There must be a government and necessary laws for running a country. But it is also important that the society or the people of the country must play a dominant role in rooting out vices like corruption, misappropriation of funds from the state coffer, administrative mismanagement and other anomalies. Unfortunately, this is absent in Bangladesh to some extent. That is why the Transparency International (TI) ranked Bangladesh the top country on its corruption index for five consecutive times. However, in 2011 and 2012, Bangladesh bettered its position by securing the 13th place on the index. It is really a good news for the people of Bangladesh. But is it the time to heave a sigh of relief? The answer is 'no'. We still have a long way to go and the people have an important role to play to tide over the situation.
There are laws and the law enforcers are also there standing guard against all sorts of crimes. It is time that we have incorruptible law enforcers to curb corruption. Once we have them, laws are enough to serve the cause of reducing the incidence of corruption.
Corruption is a vice and it cannot be rooted out totally, unless the mindset of the people in the society is changed.
We speak against corruption at seminars, symposiums, conferences and workshops. But we do not take proper steps to prevent it, though we know many of the corrupt and unscrupulous people.
No religion in the world allows corruption and there are strict codes of conduct against it in every religion. So Imams, priests, fathers and such other religious leaders can preach the codes of conduct against corruption at any religious gathering. The people should be made aware about the specific restrictions in each religion aiding prevention of corruption. There is no alternative to raising awareness of the people against the social vice. Islam in particular shows us adequately how it curses the corrupt.
The media also has a big role to play in ensuring accountability of the persons holding different positions and improve transparency in their work. The media also can raise awareness of the people against corruption, misappropriation of public resources and mismanagement. Again, if the common people know about any act of corruption taking place around them, they can inform the media. The media then, based on proper evidences, can telecast or publish it so that the job of law enforcers becomes easy. It does not mean the media is not doing it, but there should be a more vigorous drive, that will ultimately help uphold the rights of many more people and the spirit of democracy.

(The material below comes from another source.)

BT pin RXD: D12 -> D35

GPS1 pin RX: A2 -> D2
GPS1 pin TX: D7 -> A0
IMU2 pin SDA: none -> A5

Closer cooperation between the common people and the legislators, who are the real leaders, is also necessary for increasing the level of accountability and enhancing the capacity of law-makers in playing their role more effectively and confidently.
Transparency and accountability can diminish corruption to a certain degree. The right to information law should be enforced strictly so every office and every organisation maintain transparency in their activities. They must share information with the media and other relevant authorities.
The political parties can play their part in motivating the people by using their social networks comprising youths, adults, women and other political forces. But then parties themselves have to set examples of honesty for others to follow. If not, none will heed their strictures. Transparency and accountability in political parties can help in combating corruption.
Last but not the least, sharing information on the budgeting and planning process can equally help ensure accountability. In some countries, social organisations are experimenting with audit of service delivery, procurement, dissemination and follow-up of audit findings and receiving recommendations through direct citizen and media participation. For example, the 'Citizen Report Card System' in India has reportedly produced positive results in improving the quality of public services.